The ‘good old days’ is being used currently in the US political race by the power hungry to displace sensible discourse with patriotic platitudes.
A look at history will soon dispel the myth of the good old days, the days when diseases were unknown, and no suffering existed, no pain, and getting food required no labour.
Yet untouched by today’s evils the ancient Egyptians suffered heart disease and Neanderthals got cancer. Perhaps they weren’t so good old days after all.
For thousands of years humans also believed that all authority came from the gods, and eventually the authority shifted from the gods to the people. Quite a shift that led to convincing us that our own feelings and wishes were the source of meaning, and our free will consequently became the highest authority of all. The idea was named Humanism.
At this point you are wondering where this is leading, well it leads to yet a new shift away from the good old days, to that of the creation of a new universal narrative that legitimizes the authority of algorithms and Big Data.
In a Kapiti SeniorNet computer course today the word ‘algorithms’ was used, simply because it is now part of our life and our vocabulary, and we know that be it Google or other industry giants their existence is totally tied in with algorithms.
The boys and prophets in Silicon Valley now sees or perceives the entire universe as a flow of data and that humanity’s cosmic vocation is to create an all-encompassing data-processing system – and then merge into it.
We are in the process of giving way to Google and Facebook, and where biologist may be sorting out the mysteries of the human body and especially that of the brain and human feelings we have computer scientists cooking up unprecedented data-processing power. The result is that between them these new external systems have learned all about you and understands you and your feelings better than anyone else can. Once that happens the authority will shift from humans to algorithms thanks to Big Data.

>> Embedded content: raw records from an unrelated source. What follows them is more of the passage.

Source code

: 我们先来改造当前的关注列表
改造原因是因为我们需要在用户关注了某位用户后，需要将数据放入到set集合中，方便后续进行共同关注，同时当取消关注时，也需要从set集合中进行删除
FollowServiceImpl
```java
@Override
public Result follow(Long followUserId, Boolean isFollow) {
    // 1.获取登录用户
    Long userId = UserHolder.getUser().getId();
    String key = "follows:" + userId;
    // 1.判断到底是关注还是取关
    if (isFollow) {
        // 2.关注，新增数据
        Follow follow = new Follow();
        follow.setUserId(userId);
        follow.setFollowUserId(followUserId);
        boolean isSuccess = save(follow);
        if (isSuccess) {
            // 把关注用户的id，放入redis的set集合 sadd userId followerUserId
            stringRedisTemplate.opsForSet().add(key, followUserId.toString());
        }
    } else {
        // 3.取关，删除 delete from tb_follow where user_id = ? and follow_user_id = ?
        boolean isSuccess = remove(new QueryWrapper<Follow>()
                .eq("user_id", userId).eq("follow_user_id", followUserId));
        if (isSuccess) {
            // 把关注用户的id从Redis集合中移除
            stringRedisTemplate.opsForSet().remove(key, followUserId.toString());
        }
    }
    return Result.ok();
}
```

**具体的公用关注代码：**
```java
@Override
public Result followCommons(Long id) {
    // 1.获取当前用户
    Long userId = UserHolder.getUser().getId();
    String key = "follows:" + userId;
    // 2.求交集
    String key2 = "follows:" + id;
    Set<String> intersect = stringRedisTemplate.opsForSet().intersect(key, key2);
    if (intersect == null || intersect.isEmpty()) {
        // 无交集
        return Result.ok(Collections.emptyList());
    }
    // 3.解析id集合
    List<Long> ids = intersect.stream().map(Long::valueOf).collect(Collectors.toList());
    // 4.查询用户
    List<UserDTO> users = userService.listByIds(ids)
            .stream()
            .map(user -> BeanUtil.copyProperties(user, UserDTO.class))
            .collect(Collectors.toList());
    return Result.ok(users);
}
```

We saw it with medicine and as it spreads even to your Kindle Reader when fitted with biometric sensors and face recognition which will allow Amazon all your details and how to press your emotional buttons.
What’s next, logically people will give algorithms the authority to make their most important decisions. Google already knows when you were born, it has read all your emails, recorded your smartphone calls, it knows your favourite films from your streaming, your taste in music, and your entire biometric history from your medical records, your Fitbit, your blood pressure and diabetic reading and when you went on a date with someone. All of this enables the algorithm to determine and advise you of your next step which you already know will be the correct answer for you.
Google may not be perfect, but it won’t have to be, just better than the average, and you know all the mistakes you have made because in reality you don’t know yourself that well, whilst Google does.
I am sure you don’t like this and prefer to stay well away from algorithms, if so there is probably just one thing to do, the oldest in the book: know thyself. As long as you have greater insight and self-knowledge than the algorithms, your choices will still be superior and you will keep at least some authority in your hands. If the algorithms nevertheless seem poised to take over, it is mainly because most human beings hardly know themselves at all.